My son’s voice is changing. He is becoming more independent. He is making his own plans and becoming a little man. It’s ok. It is what is supposed to happen. I just don’t know if I’m ready for it. It would be nice to dig my heels in, like a dog that doesn’t want to be walked, and just stop the world. But I want the world for him too and he deserves that much.

After all, he has been a gift every day of his life. From his first steps to his first “mama” to his first hug to his first kiss to his first bike ride to his first “I love you” to his first scraped knee to his first playdate to his first bus to his first day of school to his first year at camp to his first girlfriend to his first drink of Manischewitz to his first day of being 14, I have been there. And it has been an honor and a privilege and again, a gift. He has literally grown up before my eyes like a beautiful time-lapse film I never want to end.

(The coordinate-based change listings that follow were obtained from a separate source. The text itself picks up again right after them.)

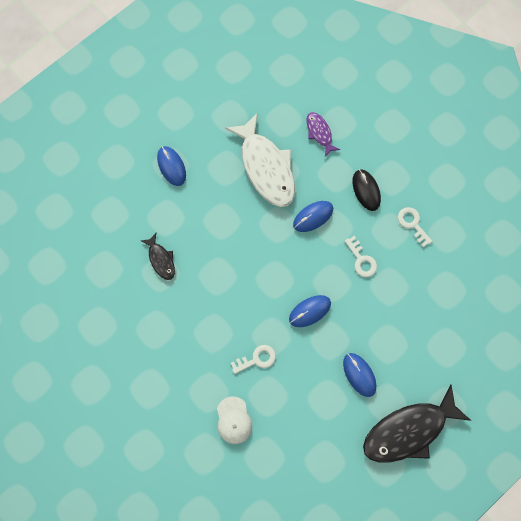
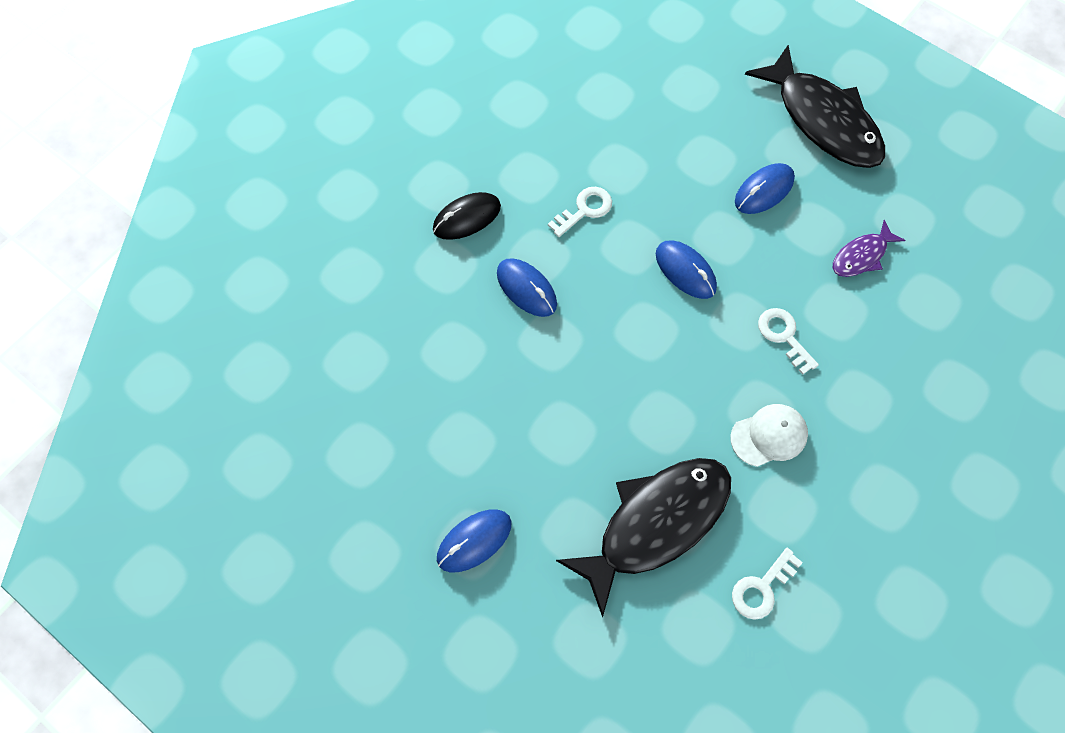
camera: 100 degrees left, 10 degrees down
(161, 259) = (655, 524): black fish -> black fish, size x2.08
(234, 420) = (890, 354): white cap -> white cap (769, 436)
(266, 167) = (450, 376): white fish -> none
(319, 133) = (374, 300): purple fish -> purple fish (861, 256)
(412, 224) = (511, 148): white key -> white key (761, 588)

I am fortunate. The people I love are doing all right and we are surrounded by a strong and very wonderful network of family and friends. And although I’m now several inches shorter than my sprouting boy, he nevertheless often manages to fit himself onto my lap and rest his head on my shoulder. He is warm and affectionate and sweet and generous with the hugs and kisses. He has not yet stopped coming into my room every evening to kiss me and say goodnight and I am hoping this is a tradition that will endure. Thankfully, it seems he still needs his mother because I know that I will always need him. Yes, he is growing up. But then again, so am I.